UPDATE: Toyota announced a 17.2 percent rise in November auto sales from a year earlier, missing analysts' consensus estimate of a 20 percent gain.
EARLIER: GM reported monthly auto sales figures well below expectations. The company said sales rose 3.4 percent versus analysts' consensus estimate of 7.6 percent.
Below is an excerpt from the GM release:
“The East Coast’s ongoing recovery from Hurricane Sandy helped drive the November SAAR materially higher, but it benefited our competitors more than GM, since they rely on the region for more of their sales,” McNeil said.
“It’s clear that the industry will come in at the high end of our full-year sales forecast,” he added. “Exactly how much growth we can expect next year will depend in part on how Congress and the president resolve the fiscal cliff issue. Consumers hate uncertainty, so an agreement on ways to reduce long-term federal budget deficits could remove an impediment to growth.”
EARLIER: Ford Motor just released monthly auto sales figures for November, rising 6.4 percent from a year earlier versus expectations of a 2.4 percent gain as the industry continues to recover from the effects of Hurricane Sandy.
Nissan also posted a monster month, with sales up 12.9 percent versus estimates of a 4.8 percent rise.
Below is an excerpt from the Ford release:
November brought growth throughout Ford's product portfolio in the U.S., with car sales up 15 percent, utilities up 2 percent and trucks up 4 percent.
"November represented a strong month for the industry, and Ford sales performed well across the board," said Ken Czubay, Ford vice president, U.S. Marketing, Sales and Service. "We saw sharp increases in demand for Ford's fuel-efficient small cars, our best-ever month for electrified vehicles and growing demand for our fuel-efficient and capable F-Series pickups."

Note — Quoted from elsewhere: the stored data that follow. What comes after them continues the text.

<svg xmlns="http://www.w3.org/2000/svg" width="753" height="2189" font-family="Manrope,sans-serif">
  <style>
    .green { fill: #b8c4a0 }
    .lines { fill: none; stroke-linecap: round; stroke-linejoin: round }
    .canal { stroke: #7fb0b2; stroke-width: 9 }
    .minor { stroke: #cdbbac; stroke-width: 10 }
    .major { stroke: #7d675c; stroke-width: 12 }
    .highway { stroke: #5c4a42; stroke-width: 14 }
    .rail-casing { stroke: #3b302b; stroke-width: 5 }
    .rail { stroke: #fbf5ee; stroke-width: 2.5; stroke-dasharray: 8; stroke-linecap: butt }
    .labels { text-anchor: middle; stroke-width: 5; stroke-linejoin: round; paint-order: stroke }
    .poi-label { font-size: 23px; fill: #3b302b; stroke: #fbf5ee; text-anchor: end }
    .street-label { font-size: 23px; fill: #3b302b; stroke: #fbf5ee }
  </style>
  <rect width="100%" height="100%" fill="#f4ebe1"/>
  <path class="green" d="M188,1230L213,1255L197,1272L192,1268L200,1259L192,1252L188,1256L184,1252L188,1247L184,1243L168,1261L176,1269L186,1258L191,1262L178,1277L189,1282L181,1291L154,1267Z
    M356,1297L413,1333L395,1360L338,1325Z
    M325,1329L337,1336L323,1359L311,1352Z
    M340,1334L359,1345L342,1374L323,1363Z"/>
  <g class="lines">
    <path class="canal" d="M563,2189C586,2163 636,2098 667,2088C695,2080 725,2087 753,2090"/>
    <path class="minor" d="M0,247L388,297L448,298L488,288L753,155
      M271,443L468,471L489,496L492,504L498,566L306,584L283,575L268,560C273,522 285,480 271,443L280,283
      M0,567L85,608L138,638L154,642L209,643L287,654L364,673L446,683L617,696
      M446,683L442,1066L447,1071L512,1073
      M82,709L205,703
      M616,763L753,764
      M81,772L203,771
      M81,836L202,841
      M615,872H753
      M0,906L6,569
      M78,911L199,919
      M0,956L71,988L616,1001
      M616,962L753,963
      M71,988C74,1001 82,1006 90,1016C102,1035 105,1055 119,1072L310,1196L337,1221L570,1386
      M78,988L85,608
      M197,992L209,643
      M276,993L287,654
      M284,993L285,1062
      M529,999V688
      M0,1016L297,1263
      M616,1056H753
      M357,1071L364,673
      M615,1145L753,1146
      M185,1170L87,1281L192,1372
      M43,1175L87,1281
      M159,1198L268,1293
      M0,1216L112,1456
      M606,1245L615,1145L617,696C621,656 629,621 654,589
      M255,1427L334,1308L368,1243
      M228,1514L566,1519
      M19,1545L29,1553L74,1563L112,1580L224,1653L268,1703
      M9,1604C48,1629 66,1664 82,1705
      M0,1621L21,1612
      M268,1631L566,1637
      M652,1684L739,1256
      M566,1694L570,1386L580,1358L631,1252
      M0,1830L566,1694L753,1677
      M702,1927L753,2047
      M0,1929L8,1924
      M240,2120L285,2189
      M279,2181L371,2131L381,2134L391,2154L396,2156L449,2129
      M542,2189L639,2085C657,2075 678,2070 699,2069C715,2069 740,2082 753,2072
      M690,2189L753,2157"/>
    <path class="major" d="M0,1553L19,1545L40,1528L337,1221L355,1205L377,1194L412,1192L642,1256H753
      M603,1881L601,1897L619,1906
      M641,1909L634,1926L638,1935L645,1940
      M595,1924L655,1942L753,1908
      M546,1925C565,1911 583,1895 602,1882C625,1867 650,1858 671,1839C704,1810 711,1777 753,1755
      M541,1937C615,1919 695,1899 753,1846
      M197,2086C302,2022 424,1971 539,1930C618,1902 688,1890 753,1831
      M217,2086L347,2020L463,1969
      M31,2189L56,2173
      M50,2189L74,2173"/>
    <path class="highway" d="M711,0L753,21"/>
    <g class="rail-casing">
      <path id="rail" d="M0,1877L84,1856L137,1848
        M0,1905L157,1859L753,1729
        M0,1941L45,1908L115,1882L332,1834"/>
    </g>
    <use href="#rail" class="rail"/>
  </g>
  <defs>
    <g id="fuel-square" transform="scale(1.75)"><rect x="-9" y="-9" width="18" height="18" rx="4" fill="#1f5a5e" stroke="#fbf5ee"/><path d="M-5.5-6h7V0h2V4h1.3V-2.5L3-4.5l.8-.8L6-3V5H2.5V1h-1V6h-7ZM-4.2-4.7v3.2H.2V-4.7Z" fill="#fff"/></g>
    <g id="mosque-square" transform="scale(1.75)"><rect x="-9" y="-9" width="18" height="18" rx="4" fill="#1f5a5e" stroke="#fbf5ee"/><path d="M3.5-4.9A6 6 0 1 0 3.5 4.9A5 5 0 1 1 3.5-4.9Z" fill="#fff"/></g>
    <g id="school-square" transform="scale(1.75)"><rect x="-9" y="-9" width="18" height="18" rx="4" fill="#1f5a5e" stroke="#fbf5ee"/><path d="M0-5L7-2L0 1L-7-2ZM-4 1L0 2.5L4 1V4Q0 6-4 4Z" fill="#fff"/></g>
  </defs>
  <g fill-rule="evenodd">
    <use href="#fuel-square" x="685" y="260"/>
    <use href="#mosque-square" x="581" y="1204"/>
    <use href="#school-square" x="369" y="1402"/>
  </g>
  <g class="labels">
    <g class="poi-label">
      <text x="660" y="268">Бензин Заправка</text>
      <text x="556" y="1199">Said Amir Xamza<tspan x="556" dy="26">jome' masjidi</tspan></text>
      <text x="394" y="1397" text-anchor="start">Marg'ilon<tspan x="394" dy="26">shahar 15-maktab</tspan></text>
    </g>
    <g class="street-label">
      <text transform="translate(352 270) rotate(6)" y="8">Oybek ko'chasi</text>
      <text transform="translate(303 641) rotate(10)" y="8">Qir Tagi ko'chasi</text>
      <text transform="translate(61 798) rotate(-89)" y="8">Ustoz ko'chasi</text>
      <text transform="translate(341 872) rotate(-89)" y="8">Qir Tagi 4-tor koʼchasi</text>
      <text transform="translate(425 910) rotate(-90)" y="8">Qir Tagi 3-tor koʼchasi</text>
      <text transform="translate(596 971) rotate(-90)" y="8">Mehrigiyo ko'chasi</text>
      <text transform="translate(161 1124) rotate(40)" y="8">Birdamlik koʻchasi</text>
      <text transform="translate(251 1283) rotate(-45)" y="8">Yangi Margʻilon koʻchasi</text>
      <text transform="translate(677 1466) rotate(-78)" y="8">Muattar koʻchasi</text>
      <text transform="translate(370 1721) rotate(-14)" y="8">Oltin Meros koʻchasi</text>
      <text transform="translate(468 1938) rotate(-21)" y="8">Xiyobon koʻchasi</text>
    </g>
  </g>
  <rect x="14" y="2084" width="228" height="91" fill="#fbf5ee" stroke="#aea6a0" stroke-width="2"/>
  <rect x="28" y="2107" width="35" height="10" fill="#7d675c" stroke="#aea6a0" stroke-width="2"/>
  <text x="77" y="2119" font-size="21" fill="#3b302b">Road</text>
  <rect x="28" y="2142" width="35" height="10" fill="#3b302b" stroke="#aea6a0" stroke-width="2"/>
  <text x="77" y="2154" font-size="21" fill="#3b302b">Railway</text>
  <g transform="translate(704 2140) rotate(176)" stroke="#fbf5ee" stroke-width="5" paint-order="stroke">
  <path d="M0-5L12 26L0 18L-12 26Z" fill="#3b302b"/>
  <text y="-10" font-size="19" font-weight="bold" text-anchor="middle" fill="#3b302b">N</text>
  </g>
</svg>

Ford had its best small car November sales month since 2000, with Focus, the all-new C-MAX Hybrids and Fiesta sales totaling 26,848 vehicles – a 76 percent increase over last year. Focus sales were up 56 percent versus year-ago levels, while the all-new C-MAX Hybrid lineup gained 52 percent versus October, when the C-MAX Energi went on sale.
The Ford F-Series, America's best-selling vehicle, posted an 18 percent increase, with 56,299 vehicles sold in November. This represents F-Series' best November since 2005 and 16 straight months of year-over-year sales increases.
Ford's total November sales of 177,673 vehicles increased 6 percent versus last year, with retail sales up 12 percent.
Ford also announced its 2013 first-quarter North American production plan. The company plans to build 750,000 vehicles in the first quarter, up 11 percent (73,000 vehicles) from 2012's first quarter. Fourth quarter production of 725,000 vehicles is unchanged from previous guidance.
Chrysler kicked things off this morning, announcing a 14 percent rise in November sales from the previous year. However, analysts were expecting a 16 percent gain.
Nonetheless, it was Chrysler's best November in five years. One executive shrugged off the fiscal cliff in the press release and hinted that Hurricane Sandy still is weighing on sales:
“Even with all the talk of a looming fiscal cliff, Chrysler Group is well positioned for a strong sales finish to the year,” said Reid Bigland, President and CEO – Dodge Brand and Head of U.S. Sales. “Our November sales were up 14 percent and we extended our sales streak to 32-consecutive months of year-over-year sales gains. We are expecting a strong December as the industry continues to recover from the East Coast hurricane and consumers continue to respond to our popular year-end Big Finish event.”
Analysts project that November was a blockbuster month for total vehicle sales. The consensus estimate is a rise to 15.00M units sold at a seasonally adjusted annual rate (SAAR), up from 14.22M in October.